Ya a mediados del 2017, el Instituto de Medicina Legal mediante su detallado informe Forensis, llamaba la atención sobre los 270. 967 casos de lesiones interpersonales registradas el año anterior, 2016. Lo peculiar del caso fue que para el mismo 2017, aquella cifra se dinamizó de forma espectacular: los casos de agresiones en hombres pasaron de un 44,49% a un 67, 85%, mientras que por el lado femenino el porcentaje se movió de un 24, 71% a un nada despreciable 40,37% según datos de la misma institución. Un dato más: por cada dos mujeres asesinadas, mueren ocho hombres, siendo las riñas las que se presentan en un 60% de los casos.


Y es que en Colombia la violencia se ha naturalizado y ensalzado con componentes propios que creemos como característicos de nuestra cultura. A diario revestimos nuestras acciones con doble capa de resentimiento, violencia y agresión, en múltiples contextos cotidianos en donde prima el típico dicho colombiano de dárselas de vivo. Lo anterior se ve finalmente tangibilizado en la principal razón de las riñas que expone el estudio de Medicina Legal: La intolerancia.


A partir de lo anterior, la intolerancia se presenta como un pilar estructural de la violencia, y ésta a su vez surge como respuesta a la inexistencia de factores comunicativos entre los seres humanos. Bien anota una reconocida antropóloga, docente e investigadora colombiana llamada Betty Martínez, al decir que conforme disminuye la comunicación, aumentan los niveles de la violencia. Así las cosas, en Colombia nos quedó literalmente grande comunicarnos entre nosotros; somos una sociedad acostumbrada al producto informativo, más que al proceso comunicativo. Aquella producción e intercambio simbólico de sentido, como es vista la Comunicación antropológicamente, se alteró de forma drástica, dando como resultado relaciones unidireccionales y jerarquizadas.

Es desde aquel paso decisivo que nuestras relaciones como nación se transfiguraron para mal, y situaciones de entretenimiento como el futbol, por ejemplo, se convirtieron en un drama general. Es en este punto, luego de una breve reconceptualización teórica del rico y deformado campo de la comunicación y su práctica en nuestros días, que llega a colación la historia de Camilo Perdomo.

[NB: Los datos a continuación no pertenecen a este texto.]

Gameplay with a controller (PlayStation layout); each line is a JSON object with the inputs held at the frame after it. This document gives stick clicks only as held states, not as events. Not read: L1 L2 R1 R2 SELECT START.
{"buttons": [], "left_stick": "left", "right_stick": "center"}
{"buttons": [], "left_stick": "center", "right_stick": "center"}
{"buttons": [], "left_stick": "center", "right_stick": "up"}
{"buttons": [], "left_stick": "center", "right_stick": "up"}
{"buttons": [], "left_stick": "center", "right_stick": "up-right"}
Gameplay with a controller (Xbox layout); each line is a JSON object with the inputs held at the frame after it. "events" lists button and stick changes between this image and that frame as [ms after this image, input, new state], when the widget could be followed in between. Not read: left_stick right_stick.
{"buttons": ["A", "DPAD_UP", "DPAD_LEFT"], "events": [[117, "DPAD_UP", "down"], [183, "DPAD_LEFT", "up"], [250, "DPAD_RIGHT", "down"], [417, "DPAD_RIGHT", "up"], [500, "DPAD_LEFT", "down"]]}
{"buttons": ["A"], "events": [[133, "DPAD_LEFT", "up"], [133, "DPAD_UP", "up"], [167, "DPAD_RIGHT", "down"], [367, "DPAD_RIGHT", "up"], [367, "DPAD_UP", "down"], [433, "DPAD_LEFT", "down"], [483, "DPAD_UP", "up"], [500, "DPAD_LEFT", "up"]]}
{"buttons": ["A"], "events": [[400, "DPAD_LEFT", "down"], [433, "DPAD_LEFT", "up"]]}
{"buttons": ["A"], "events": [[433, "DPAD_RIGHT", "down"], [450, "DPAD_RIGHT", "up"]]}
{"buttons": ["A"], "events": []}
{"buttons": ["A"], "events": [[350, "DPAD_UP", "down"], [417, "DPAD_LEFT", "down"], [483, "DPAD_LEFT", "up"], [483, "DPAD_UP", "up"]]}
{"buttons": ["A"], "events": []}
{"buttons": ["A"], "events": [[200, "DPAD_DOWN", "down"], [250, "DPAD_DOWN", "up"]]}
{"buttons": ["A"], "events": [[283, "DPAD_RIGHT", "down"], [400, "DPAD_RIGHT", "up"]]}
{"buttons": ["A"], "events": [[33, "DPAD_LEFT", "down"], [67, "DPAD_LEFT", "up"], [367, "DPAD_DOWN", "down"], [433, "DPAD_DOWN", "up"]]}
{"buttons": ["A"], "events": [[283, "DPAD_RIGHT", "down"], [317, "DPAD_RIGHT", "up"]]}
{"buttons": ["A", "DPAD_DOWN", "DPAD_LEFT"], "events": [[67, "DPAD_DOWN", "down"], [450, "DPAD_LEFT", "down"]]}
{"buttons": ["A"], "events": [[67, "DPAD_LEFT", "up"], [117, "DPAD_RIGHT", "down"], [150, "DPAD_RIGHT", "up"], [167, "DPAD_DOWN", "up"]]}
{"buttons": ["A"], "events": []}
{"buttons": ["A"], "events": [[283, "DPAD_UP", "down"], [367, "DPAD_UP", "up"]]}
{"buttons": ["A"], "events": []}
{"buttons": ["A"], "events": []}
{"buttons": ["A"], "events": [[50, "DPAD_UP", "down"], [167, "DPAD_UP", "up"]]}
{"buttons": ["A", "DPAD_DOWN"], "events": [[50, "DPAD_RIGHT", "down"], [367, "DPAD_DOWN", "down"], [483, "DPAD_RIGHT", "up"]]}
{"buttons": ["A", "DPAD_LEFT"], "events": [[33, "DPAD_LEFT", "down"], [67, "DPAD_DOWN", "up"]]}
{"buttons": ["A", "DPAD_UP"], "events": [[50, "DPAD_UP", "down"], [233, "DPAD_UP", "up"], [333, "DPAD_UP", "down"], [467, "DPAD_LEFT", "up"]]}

Fácilmente la historia podría comenzar por los albores del año de 1990, año en que nace su protagonista, pero el suceso que mejor detalla la descomposición de la Comunicación en nuestra sociedad, se visualiza claramente si nos adelantamos a su ultimo y trágico momento de existencia. Camilo tenía apenas 28 años de edad, padre de un único hijo y hermano entremedio de una familia compuesta por tres hijos (incluido él), y una madre viuda. Su padre, don Jairo Perdomo, había fallecido aproximadamente diez años antes debido a un grave accidente en vías rurales de la caliente tierra caribeña de Colombia. Él era conductor de tracto mula.


Camilo era un todero pues trabajaba en lo que se le presentara, siempre dando prioridad a su familia y al orgullo que éste sentía por ésta. Su drama y de algún modo el de su madre, comenzó cuando se involucró en las barras bravas del equipo de futbol capitalino Millonarios. Allí, como rasgo característico en la mayoría de los casos vistos, conoció muchas veces el vicio, la rumba desaforada, la violencia callejera y se hizo blanco de unas cuantas enemistades a causa de los colores de las camisetas.


Es desde este primer panorama que su vida viene a dar el último respiro el día viernes 18 de mayo del 2018, particularmente en los alrededores del barrio en el que siempre vivió desde que su padre, faltando pocos meses para morir, compró un modesto apartamento. Ya era cerca de las 12:30 del mediodía en el barrio Casa Linda del Tunal, y el sol daba sus máximos toques de calor, rayos centelleantes que se estrellaban contra los parabrisas de los vehículos estacionados en los parqueaderos del sector. A pesar del calor, Camilo se dirigía a su lugar de residencia luego de haber pasado una noche de tragos celebrando la muerte del asesino de su mejor amigo al que apodaban Chita. Al llegar al apartamento, se da cuenta que ha olvidado su canguro en aquella casa en la cual transcurrió su última noche. Decide devolverse por él, no sin cruzar una decisiva y memorable conversación con su señora madre:-¿Hasta cuando me va a tener con este sufrimiento de no saber pa’ donde va ni qué hace? – pregunta ella.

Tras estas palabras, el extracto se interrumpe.